===== Source data
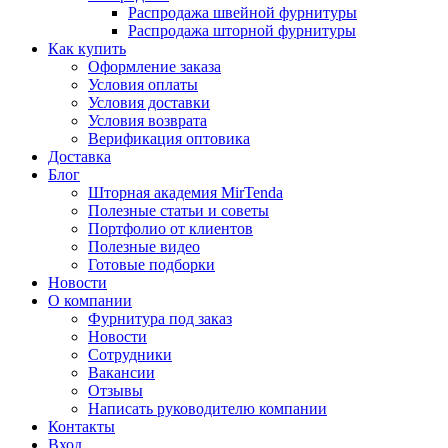
Распродажа швейной фурнитуры
Распродажа шторной фурнитуры
Как купить
Оформление заказа
Условия оплаты
Условия доставки
Условия возврата
Верификация оптовика
Доставка
Блог
Шторная академия MirTenda
Полезные статьи и советы
Портфолио от клиентов
Полезные видео
Готовые подборки
Новости
О компании
Фурнитура под заказ
Новости
Сотрудники
Вакансии
Отзывы
Написать руководителю компании
Контакты
Вход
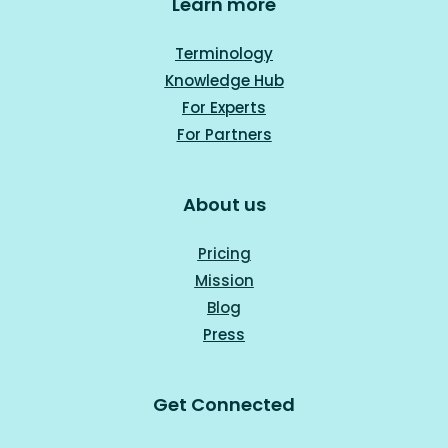
Learn more
Terminology
Knowledge Hub
For Experts
For Part
ners
About us
Pricing
Mission
Blog
Press
Get Connected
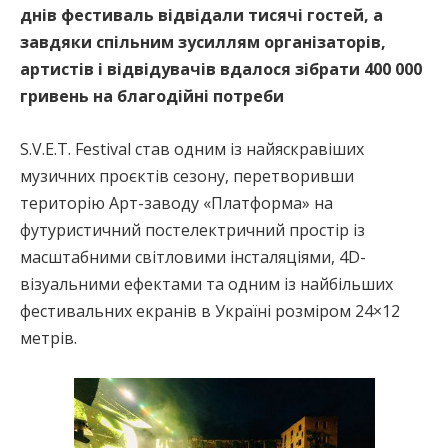
днів фестиваль відвідали тисячі гостей, а
завдяки спільним зусиллям організаторів,
артистів і відвідувачів вдалося зібрати 400 000
гривень на благодійні потреби
S.V.E.T. Festival став одним із найяскравіших
музичних проєктів сезону, перетворивши
територію Арт-заводу «Платформа» на
футуристичний постелектричний простір із
масштабними світловими інсталяціями, 4D-
візуальними ефектами та одним із найбільших
фестивальних екранів в Україні розміром 24×12
метрів.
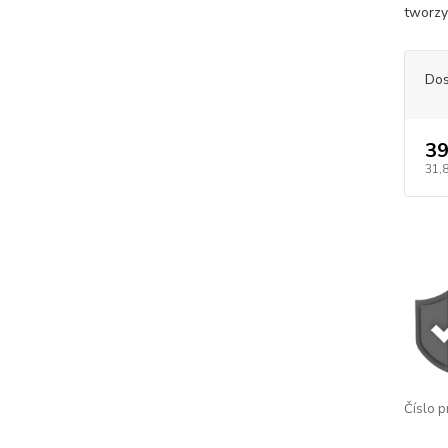
tworzy
Dos
39
31,
Číslo p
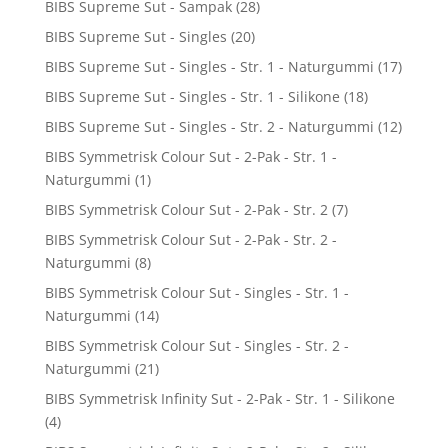
BIBS Supreme Sut - Sampak
(28)
BIBS Supreme Sut - Singles
(20)
BIBS Supreme Sut - Singles - Str. 1 - Naturgummi
(17)
BIBS Supreme Sut - Singles - Str. 1 - Silikone
(18)
BIBS Supreme Sut - Singles - Str. 2 - Naturgummi
(12)
BIBS Symmetrisk Colour Sut - 2-Pak - Str. 1 -
Naturgummi
(1)
BIBS Symmetrisk Colour Sut - 2-Pak - Str. 2
(7)
BIBS Symmetrisk Colour Sut - 2-Pak - Str. 2 -
Naturgummi
(8)
BIBS Symmetrisk Colour Sut - Singles - Str. 1 -
Naturgummi
(14)
BIBS Symmetrisk Colour Sut - Singles - Str. 2 -
Naturgummi
(21)
BIBS Symmetrisk Infinity Sut - 2-Pak - Str. 1 - Silikone
(4)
==========
● Task goal: Return the records above verbatim, leaving out images.

● Result:
Распродажа швейной фурнитуры
Распродажа шторной фурнитуры
Как купить
Оформление заказа
Условия оплаты
Условия доставки
Условия возврата
Верификация оптовика
Доставка
Блог
Шторная академия MirTenda
Полезные статьи и советы
Портфолио от клиентов
Полезные видео
Готовые подборки
Новости
О компании
Фурнитура под заказ
Новости
Сотрудники
Вакансии
Отзывы
Написать руководителю компании
Контакты
Вход
Learn more
Terminology
Knowledge Hub
For Experts
For Part
ners
About us
Pricing
Mission
Blog
Press
Get Connected
днів фестиваль відвідали тисячі гостей, а
завдяки спільним зусиллям організаторів,
артистів і відвідувачів вдалося зібрати 400 000
гривень на благодійні потреби
S.V.E.T. Festival став одним із найяскравіших
музичних проєктів сезону, перетворивши
територію Арт-заводу «Платформа» на
футуристичний постелектричний простір із
масштабними світловими інсталяціями, 4D-
візуальними ефектами та одним із найбільших
фестивальних екранів в Україні розміром 24×12
метрів.
tworzy
Dos
39
31,
Číslo p
BIBS Supreme Sut - Sampak
(28)
BIBS Supreme Sut - Singles
(20)
BIBS Supreme Sut - Singles - Str. 1 - Naturgummi
(17)
BIBS Supreme Sut - Singles - Str. 1 - Silikone
(18)
BIBS Supreme Sut - Singles - Str. 2 - Naturgummi
(12)
BIBS Symmetrisk Colour Sut - 2-Pak - Str. 1 -
Naturgummi
(1)
BIBS Symmetrisk Colour Sut - 2-Pak - Str. 2
(7)
BIBS Symmetrisk Colour Sut - 2-Pak - Str. 2 -
Naturgummi
(8)
BIBS Symmetrisk Colour Sut - Singles - Str. 1 -
Naturgummi
(14)
BIBS Symmetrisk Colour Sut - Singles - Str. 2 -
Naturgummi
(21)
BIBS Symmetrisk Infinity Sut - 2-Pak - Str. 1 - Silikone
(4)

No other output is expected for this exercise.